- **TO BE DONE**
Please render the lines of the listing as a numbered list, leaving out blank lines, starting with the line containing "text Kväänin kieli" and going on through the line containing "list Laajenttaat maaherroitten".

[A block of data]
⟨

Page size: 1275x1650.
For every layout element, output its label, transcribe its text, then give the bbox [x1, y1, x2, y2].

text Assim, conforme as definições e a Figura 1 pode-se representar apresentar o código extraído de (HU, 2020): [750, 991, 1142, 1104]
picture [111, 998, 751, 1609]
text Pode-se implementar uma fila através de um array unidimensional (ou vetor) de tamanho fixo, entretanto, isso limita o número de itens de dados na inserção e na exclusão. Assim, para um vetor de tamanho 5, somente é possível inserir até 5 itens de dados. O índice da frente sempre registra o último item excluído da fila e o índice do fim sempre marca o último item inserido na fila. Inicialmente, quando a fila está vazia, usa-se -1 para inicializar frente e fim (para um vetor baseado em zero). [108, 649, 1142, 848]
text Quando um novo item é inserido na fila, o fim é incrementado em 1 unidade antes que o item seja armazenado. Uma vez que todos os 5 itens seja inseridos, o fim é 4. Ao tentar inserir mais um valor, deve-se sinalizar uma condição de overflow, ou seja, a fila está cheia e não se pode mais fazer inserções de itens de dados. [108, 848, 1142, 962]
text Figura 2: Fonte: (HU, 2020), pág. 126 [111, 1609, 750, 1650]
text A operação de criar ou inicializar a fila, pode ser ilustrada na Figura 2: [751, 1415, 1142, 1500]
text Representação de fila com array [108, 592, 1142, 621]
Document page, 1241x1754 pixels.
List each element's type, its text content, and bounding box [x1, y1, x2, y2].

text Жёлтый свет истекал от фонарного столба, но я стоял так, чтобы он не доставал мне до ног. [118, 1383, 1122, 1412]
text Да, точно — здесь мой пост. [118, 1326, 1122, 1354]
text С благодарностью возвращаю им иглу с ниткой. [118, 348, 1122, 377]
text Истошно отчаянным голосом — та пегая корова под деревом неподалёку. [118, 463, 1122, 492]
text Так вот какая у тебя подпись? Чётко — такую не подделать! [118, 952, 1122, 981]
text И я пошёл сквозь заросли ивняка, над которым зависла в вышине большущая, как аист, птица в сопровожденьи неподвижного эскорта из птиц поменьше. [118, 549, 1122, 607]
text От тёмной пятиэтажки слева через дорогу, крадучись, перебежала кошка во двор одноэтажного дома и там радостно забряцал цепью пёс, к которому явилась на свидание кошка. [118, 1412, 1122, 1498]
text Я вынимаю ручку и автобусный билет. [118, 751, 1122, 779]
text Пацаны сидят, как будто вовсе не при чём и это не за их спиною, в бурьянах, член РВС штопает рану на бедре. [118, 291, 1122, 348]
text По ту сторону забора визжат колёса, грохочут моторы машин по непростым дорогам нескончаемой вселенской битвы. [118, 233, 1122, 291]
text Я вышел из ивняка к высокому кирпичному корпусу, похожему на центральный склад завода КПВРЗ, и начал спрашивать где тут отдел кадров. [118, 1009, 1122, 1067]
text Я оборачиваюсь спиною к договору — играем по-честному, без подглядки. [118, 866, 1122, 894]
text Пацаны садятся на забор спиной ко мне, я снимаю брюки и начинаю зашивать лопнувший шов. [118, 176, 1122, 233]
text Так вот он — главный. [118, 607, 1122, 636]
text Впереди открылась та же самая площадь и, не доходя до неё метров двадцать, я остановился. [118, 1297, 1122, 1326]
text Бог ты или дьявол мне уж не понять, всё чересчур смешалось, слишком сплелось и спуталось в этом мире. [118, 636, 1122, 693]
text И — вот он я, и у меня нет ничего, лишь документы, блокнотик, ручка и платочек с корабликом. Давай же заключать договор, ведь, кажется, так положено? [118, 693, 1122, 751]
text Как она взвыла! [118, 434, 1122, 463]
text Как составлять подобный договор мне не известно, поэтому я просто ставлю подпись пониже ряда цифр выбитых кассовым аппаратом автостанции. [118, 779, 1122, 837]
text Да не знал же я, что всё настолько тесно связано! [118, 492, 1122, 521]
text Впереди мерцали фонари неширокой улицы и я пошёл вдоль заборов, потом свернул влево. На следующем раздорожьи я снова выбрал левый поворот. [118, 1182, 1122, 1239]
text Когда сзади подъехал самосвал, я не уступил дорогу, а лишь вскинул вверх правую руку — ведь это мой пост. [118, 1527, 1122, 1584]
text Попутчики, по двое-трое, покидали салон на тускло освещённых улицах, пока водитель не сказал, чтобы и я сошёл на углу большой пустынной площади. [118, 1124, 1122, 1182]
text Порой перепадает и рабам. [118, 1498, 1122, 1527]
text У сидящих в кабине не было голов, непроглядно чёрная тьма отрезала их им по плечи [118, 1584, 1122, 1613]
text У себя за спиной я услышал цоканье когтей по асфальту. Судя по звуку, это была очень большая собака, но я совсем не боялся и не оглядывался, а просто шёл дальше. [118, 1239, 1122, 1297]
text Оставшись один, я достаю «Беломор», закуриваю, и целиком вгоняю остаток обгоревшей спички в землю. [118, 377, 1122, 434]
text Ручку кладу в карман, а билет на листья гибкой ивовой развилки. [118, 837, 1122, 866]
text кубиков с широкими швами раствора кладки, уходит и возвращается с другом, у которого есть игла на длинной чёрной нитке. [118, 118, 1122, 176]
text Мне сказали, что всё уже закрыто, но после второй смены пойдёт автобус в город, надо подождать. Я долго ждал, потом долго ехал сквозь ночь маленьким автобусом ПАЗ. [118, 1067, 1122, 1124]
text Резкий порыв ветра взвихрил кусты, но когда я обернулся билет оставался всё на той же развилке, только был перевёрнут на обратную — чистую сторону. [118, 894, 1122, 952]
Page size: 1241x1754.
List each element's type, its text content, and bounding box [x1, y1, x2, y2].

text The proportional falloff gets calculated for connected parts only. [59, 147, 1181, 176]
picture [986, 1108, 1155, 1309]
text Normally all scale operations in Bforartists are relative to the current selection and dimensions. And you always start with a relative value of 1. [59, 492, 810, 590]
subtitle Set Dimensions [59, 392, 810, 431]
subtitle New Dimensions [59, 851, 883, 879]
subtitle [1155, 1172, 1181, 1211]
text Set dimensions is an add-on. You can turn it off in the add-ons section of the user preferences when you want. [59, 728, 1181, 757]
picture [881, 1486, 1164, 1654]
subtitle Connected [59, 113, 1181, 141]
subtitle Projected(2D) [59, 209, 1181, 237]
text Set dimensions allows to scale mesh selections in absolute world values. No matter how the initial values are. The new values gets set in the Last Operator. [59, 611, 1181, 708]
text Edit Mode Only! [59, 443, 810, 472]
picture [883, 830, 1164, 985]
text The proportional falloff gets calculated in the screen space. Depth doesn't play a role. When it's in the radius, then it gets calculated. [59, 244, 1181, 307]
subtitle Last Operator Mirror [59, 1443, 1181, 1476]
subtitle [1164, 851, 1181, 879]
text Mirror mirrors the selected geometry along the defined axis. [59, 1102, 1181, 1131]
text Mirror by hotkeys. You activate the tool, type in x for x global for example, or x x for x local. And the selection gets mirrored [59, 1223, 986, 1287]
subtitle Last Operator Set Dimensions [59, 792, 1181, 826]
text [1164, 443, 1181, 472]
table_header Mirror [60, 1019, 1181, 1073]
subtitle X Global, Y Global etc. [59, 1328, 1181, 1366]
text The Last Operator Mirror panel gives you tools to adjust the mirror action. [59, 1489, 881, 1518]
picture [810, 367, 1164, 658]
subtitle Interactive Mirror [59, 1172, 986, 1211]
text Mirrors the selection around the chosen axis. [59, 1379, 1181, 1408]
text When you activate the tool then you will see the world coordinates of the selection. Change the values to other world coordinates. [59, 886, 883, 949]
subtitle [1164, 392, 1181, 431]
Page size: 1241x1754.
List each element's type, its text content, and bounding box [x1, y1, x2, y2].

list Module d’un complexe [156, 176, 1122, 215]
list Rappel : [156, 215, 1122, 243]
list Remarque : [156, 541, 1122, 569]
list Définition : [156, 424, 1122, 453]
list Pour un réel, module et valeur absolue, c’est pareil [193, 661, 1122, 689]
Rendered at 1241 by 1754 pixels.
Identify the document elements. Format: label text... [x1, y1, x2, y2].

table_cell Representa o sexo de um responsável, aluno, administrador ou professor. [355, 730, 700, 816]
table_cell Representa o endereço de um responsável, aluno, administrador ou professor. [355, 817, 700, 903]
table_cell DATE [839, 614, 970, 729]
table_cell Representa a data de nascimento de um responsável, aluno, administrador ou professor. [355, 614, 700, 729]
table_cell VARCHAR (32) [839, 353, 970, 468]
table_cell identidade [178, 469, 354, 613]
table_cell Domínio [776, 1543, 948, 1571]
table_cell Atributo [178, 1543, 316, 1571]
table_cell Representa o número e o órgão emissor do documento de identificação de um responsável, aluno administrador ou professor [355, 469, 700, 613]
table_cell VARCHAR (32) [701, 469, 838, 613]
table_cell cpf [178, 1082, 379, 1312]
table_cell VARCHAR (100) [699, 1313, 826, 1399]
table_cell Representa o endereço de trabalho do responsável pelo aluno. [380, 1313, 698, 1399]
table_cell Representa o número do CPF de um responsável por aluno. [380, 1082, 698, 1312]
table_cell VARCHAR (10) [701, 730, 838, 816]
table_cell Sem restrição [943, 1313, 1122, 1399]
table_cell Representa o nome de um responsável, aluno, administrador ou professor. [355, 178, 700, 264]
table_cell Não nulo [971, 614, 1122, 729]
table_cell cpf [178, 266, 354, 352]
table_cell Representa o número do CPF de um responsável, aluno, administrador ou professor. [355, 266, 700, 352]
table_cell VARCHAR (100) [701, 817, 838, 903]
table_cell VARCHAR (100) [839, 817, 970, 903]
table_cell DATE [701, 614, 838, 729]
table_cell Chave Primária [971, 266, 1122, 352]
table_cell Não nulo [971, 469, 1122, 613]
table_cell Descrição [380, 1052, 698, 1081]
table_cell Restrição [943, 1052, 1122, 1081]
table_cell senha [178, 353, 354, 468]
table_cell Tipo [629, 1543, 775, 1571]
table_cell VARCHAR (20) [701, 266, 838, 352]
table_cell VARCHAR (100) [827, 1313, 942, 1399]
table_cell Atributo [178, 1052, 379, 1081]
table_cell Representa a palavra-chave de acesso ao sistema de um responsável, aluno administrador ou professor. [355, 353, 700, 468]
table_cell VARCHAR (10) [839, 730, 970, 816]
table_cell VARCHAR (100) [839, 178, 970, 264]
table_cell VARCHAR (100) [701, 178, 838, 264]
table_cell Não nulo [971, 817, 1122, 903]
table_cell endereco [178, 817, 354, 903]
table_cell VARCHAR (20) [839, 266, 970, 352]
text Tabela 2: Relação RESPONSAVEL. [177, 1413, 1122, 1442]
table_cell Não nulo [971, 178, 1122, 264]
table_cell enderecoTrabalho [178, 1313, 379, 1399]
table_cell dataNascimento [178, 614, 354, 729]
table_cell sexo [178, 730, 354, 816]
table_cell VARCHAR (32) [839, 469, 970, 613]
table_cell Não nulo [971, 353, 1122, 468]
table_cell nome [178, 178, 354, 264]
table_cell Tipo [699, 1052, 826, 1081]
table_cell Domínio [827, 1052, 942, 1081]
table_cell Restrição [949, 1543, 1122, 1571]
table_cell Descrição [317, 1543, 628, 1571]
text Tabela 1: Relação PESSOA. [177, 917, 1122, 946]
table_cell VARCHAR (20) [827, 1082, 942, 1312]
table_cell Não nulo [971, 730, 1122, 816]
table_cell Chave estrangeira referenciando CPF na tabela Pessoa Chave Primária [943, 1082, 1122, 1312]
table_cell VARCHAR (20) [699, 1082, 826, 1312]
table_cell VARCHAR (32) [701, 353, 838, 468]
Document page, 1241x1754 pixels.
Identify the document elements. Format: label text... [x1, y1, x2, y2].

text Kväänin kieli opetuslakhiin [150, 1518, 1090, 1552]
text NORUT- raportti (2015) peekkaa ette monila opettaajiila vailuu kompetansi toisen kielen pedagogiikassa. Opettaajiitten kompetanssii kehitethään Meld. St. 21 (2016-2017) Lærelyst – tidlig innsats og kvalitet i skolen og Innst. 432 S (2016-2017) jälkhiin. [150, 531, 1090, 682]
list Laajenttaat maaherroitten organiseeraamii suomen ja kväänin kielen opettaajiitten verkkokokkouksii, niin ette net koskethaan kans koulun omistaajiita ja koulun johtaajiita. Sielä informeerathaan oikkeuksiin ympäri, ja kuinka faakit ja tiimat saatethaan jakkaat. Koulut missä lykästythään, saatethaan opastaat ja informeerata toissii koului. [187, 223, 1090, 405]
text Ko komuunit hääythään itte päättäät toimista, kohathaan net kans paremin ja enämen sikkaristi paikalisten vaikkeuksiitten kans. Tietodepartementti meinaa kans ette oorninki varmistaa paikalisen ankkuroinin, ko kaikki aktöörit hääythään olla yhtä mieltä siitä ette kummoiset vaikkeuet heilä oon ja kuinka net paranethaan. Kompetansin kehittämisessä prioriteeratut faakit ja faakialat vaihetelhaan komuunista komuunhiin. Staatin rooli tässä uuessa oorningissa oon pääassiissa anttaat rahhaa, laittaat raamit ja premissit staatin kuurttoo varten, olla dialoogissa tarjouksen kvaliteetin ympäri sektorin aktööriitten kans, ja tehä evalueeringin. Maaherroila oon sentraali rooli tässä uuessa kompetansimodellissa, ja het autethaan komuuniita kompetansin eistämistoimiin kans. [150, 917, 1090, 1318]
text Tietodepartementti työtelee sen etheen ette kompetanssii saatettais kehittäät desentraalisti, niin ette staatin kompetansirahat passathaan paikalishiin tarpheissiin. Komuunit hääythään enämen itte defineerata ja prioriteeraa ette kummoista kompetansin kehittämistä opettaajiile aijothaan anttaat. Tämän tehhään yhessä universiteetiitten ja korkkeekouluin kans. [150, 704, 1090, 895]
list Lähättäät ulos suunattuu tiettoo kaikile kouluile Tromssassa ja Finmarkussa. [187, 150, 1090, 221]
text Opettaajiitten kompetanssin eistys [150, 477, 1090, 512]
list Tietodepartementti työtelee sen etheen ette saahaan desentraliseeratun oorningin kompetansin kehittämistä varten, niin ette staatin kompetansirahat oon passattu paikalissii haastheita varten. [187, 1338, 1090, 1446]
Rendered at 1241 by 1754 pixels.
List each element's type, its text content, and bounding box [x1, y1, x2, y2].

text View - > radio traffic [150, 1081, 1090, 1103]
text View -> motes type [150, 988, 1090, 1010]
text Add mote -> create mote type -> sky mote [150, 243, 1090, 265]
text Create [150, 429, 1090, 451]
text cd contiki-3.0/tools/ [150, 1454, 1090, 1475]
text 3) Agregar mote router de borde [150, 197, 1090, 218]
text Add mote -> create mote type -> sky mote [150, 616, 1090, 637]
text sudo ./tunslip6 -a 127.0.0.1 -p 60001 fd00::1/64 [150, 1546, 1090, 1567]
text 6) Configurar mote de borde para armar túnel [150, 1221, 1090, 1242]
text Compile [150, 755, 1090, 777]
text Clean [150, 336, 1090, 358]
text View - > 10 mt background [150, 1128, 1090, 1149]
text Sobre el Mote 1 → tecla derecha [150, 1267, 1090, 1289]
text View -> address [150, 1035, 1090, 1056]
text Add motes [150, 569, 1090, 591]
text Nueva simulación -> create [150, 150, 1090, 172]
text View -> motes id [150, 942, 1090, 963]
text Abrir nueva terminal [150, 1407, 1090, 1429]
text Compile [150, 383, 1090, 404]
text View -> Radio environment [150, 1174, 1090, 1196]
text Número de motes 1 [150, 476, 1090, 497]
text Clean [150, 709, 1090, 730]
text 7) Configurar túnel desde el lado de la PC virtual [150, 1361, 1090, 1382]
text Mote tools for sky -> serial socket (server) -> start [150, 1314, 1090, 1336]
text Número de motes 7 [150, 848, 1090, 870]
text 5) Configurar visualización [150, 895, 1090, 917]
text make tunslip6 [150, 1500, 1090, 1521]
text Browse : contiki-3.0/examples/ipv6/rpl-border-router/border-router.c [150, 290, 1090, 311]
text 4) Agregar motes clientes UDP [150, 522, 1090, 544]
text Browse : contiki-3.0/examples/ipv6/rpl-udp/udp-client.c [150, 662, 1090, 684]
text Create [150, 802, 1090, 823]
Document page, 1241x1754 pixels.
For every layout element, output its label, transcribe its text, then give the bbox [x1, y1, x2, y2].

⟩

- **FULL RESPONSE**
1. text Kväänin kieli opetuslakhiin [150, 1518, 1090, 1552]
2. text NORUT- raportti (2015) peekkaa ette monila opettaajiila vailuu kompetansi toisen kielen pedagogiikassa. Opettaajiitten kompetanssii kehitethään Meld. St. 21 (2016-2017) Lærelyst – tidlig innsats og kvalitet i skolen og Innst. 432 S (2016-2017) jälkhiin. [150, 531, 1090, 682]
3. list Laajenttaat maaherroitten organiseeraamii suomen ja kväänin kielen opettaajiitten verkkokokkouksii, niin ette net koskethaan kans koulun omistaajiita ja koulun johtaajiita. Sielä informeerathaan oikkeuksiin ympäri, ja kuinka faakit ja tiimat saatethaan jakkaat. Koulut missä lykästythään, saatethaan opastaat ja informeerata toissii koului. [187, 223, 1090, 405]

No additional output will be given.